1. Explain A. Origins of Data Mining B. Data Mining Tasks in Brief? June/July 2014 10Marks

1. Explain a. Origins of data mining b. Data Mining tasks in brief? [June/July 2014] [10marks]

We have observed various types of databases and information repositories on which data mining can be performed. Let us now examine the kinds of data patterns that can be mined. Data mining functionalities are used to specify the kind of patterns to be found in data mining tasks. In general, data mining tasks can be classified into two categories: descriptive and predictive. Descriptive mining tasks characterize the general properties of the data in the database. Predictive mining tasks perform inference on the current data in order to make predictions.

In some cases, users may have no idea regarding what kinds of patterns in their data may be interesting, and hence may like to search for several different kinds of patterns in parallel. Thus it

is important to have a data mining system that can mine multiple kinds of patterns to accommodate different user expectations or applications. Furthermore, data mining systems should be able to discover patterns at various granularity (i.e., different levels of abstraction).

Data mining systems should also allow users to specify hints to guide or focus the search for interesting patterns. Because some patterns may not hold for all of the data in the database, a measure of certainty or “trustworthiness” is usually associated with each discovered pattern. Data mining functionalities, and the kinds of patterns they can discover, are described below.

Concept/Class Description: Characterization and Discrimination

Data can be associated with classes or concepts. For example, in the AllElectronics store, classes of items for sale include computers and printers, and concepts of customers include bigSpenders and budgetSpenders. It can be useful to describe individual classes and concepts in summarized, concise, and yet precise terms. Such descriptions of a class or a concept are called class/concept descriptions. These descriptions can be derived via (1) data characterization, by summarizing the data of the class under study (often called the target class) in general terms, or (2) data discrimination, by comparison of the target class with one or a set of comparative classes (often called the contrasting classes), or (3) both data characterization and discrimination.

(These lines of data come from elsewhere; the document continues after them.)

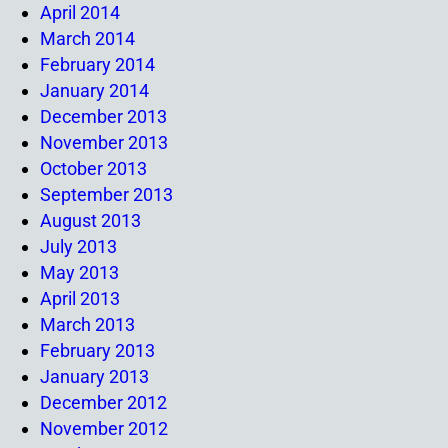
April 2014
March 2014
February 2014
January 2014
December 2013
November 2013
October 2013
September 2013
August 2013
July 2013
May 2013
April 2013
March 2013
February 2013
January 2013
December 2012
November 2012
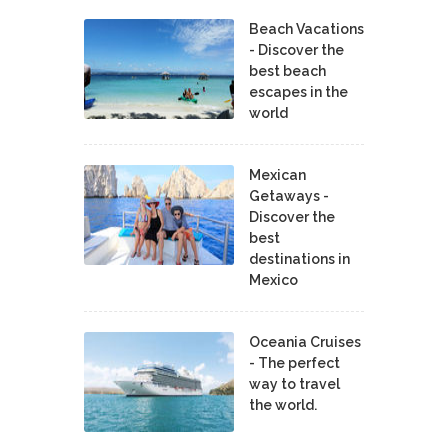
Beach Vacations
- Discover the
best beach
escapes in the
world
Mexican
Getaways -
Discover the
best
destinations in
Mexico
Oceania Cruises
- The perfect
way to travel
the world.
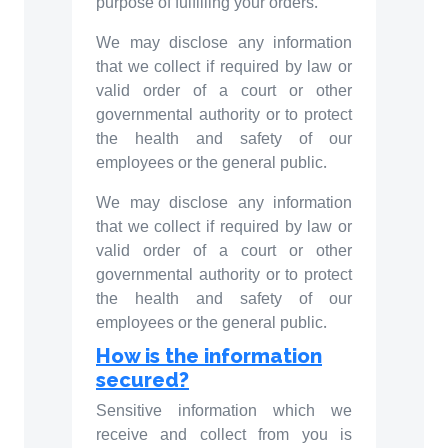
purpose of fulfilling your orders.
We may disclose any information
that we collect if required by law or
valid order of a court or other
governmental authority or to protect
the health and safety of our
employees or the general public.
We may disclose any information
that we collect if required by law or
valid order of a court or other
governmental authority or to protect
the health and safety of our
employees or the general public.
How is the information
secured?
Sensitive information which we
receive and collect from you is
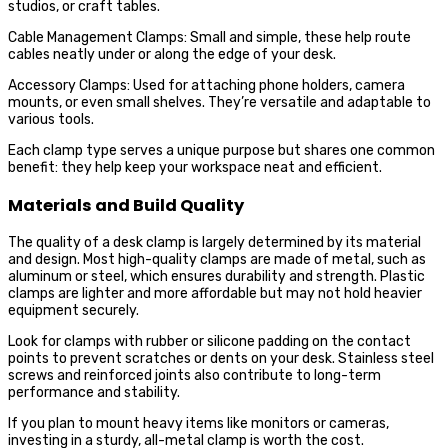
studios, or craft tables.
Cable Management Clamps: Small and simple, these help route
cables neatly under or along the edge of your desk.
Accessory Clamps: Used for attaching phone holders, camera
mounts, or even small shelves. They’re versatile and adaptable to
various tools.
Each clamp type serves a unique purpose but shares one common
benefit: they help keep your workspace neat and efficient.
Materials and Build Quality
The quality of a desk clamp is largely determined by its material
and design. Most high-quality clamps are made of metal, such as
aluminum or steel, which ensures durability and strength. Plastic
clamps are lighter and more affordable but may not hold heavier
equipment securely.
Look for clamps with rubber or silicone padding on the contact
points to prevent scratches or dents on your desk. Stainless steel
screws and reinforced joints also contribute to long-term
performance and stability.
If you plan to mount heavy items like monitors or cameras,
investing in a sturdy, all-metal clamp is worth the cost.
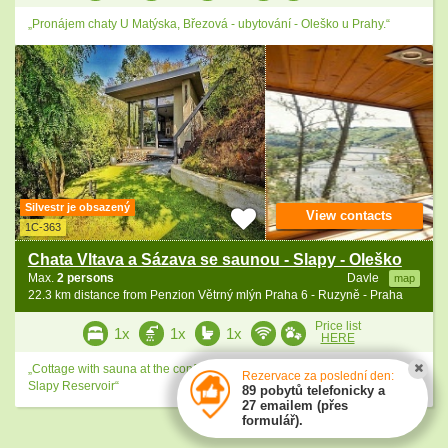
„Pronájem chaty U Matýska, Březová - ubytování - Oleško u Prahy.“
Silvestr je obsazený
View contacts
1C-363
Chata Vltava a Sázava se saunou - Slapy - Oleško
Max.
2 persons
Davle
map
22.3 km distance from Penzion Větrný mlýn Praha 6 - Ruzyně - Praha
Price list
1x
1x
1x
HERE
„Cottage with sauna at the confluence of the Vltava and Sázava rivers -
Rezervace za poslední den:
Slapy Reservoir“
89 pobytů telefonicky a
27 emailem (přes
formulář).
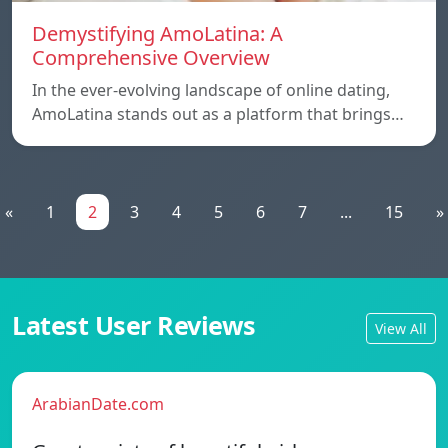
Demystifying AmoLatina: A
Comprehensive Overview
In the ever-evolving landscape of online dating,
AmoLatina stands out as a platform that brings…
«
1
2
3
4
5
6
7
...
15
»
Latest User Reviews
View All
ArabianDate.com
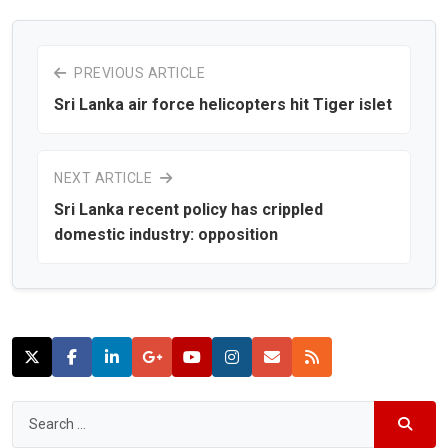
PREVIOUS ARTICLE
Sri Lanka air force helicopters hit Tiger islet
NEXT ARTICLE
Sri Lanka recent policy has crippled
domestic industry: opposition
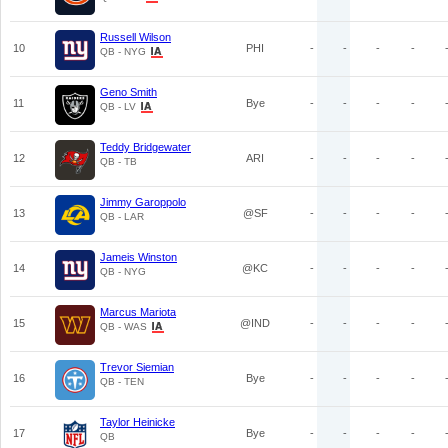
Russell Wilson
10
PHI
-
-
-
-
QB - NYG
Geno Smith
11
Bye
-
-
-
-
QB - LV
Teddy Bridgewater
12
ARI
-
-
-
-
QB - TB
Jimmy Garoppolo
13
@SF
-
-
-
-
QB - LAR
Jameis Winston
14
@KC
-
-
-
-
QB - NYG
Marcus Mariota
15
@IND
-
-
-
-
QB - WAS
Trevor Siemian
16
Bye
-
-
-
-
QB - TEN
Taylor Heinicke
17
Bye
-
-
-
-
QB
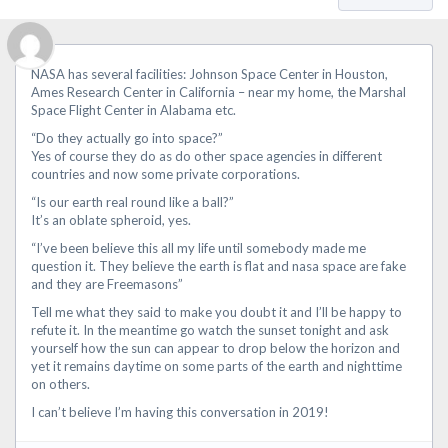
NASA has several facilities: Johnson Space Center in Houston,
Ames Research Center in California – near my home, the Marshal
Space Flight Center in Alabama etc.
“Do they actually go into space?”
Yes of course they do as do other space agencies in different
countries and now some private corporations.
“Is our earth real round like a ball?”
It’s an oblate spheroid, yes.
“I’ve been believe this all my life until somebody made me
question it. They believe the earth is flat and nasa space are fake
and they are Freemasons”
Tell me what they said to make you doubt it and I’ll be happy to
refute it. In the meantime go watch the sunset tonight and ask
yourself how the sun can appear to drop below the horizon and
yet it remains daytime on some parts of the earth and nighttime
on others.
I can’t believe I’m having this conversation in 2019!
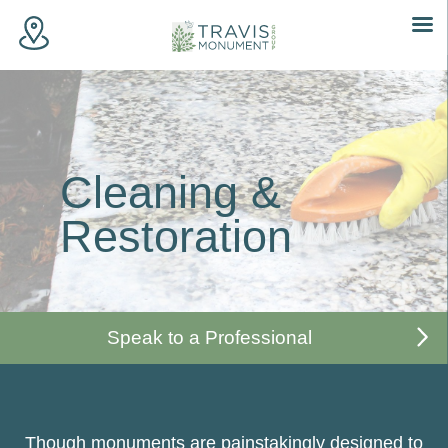
Skip
to
content
Cleaning &
Restoration
Speak to a Professional
Though monuments are painstakingly designed to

Data characterization is a summarization of the general characteristics or features of a target class of data. The data corresponding to the user-specified class are typically collected by a database query. For example, to study the characteristics of software products whose sales increased by 10% in the last year, the data related to such products can be collected by executing an SQL query.

2. What is bayes theorm? Show how is it used for classification. [Dec-14/Jan 2015][10marks], [June/July 2014][10marks][jun/july-15]

3. Discuss the methods for estimating predictive accuracy of classification method [Dec 13/jan-14][7 marks]

How can we use the above measures to obtain a reliable estimate of classifier accuracy (or predictor accuracy in terms of error)? Holdout, random subsampling, crossvalidation, and the bootstrap are common techniques for assessing accuracy based on accuracy increases the overall computation time, yet is useful for model selection.

Holdout Method and Random Subsampling

The holdout method is what we have alluded to so far in our discussions about accuracy. In this method, the given data are randomly partitioned into two independent sets, a training set and a test set. Typically, two-thirds of the data are allocated to the training set, and the remaining onethird is allocated to the test set. The training set is used to derive the model, whose accuracy is estimated with the test set. The estimate is pessimistic because only a portion of the initial data is used to derive the model.

Random subsampling is a variation of the holdout method in which the holdout method is repeated k times. The overall accuracy estimate is taken as the average of the accuracies obtained from each iteration. (For prediction, we can take the average of the predictor error rates.)

Cross-validation

In k-fold cross-validation, the initial data are randomly partitioned into k mutually exclusive subsets or “folds,” D1, D2, : : : , Dk, each of approximately equal size. Training and testing is performed k times. In iteration i, partition Di is reserved as the test set, and the remaining partitions are collectively used to train the model. That is, in the first iteration, subsets D2, : : : , Dk collectively serve as the training set in order to obtain a first model, which is tested on D1; the second iteration is trained on subsets D1, D3, : : : , Dk and tested on D2; and so on. Unlike the holdout and random subsampling methods above, here, each sample is used the same number of times for training and once for testing. For classification, the accuracy estimate is the overall number of correct classifications from the k iterations, divided by the total number of tuples in the initial data. For prediction, the error estimate can be computed as the total loss from the k iterations, divided by the total number of initial tuples.

4. What are the two approaches for extending the binary classifiers to extend to handle multiclass problems. [Dec 13]/jan-14[7 marks]

Supervised learning (classification)

1. Supervision: The training data (observations, measurements, etc.) are accompanied by labels indicating the class of the observations

2. New data is classified based on the training set n supervised learning (clustering)

3. The class labels of training data is unknown

4. Given a set of measurements, observations, etc. with the aim of establishing the existence of classes or clusters in the data.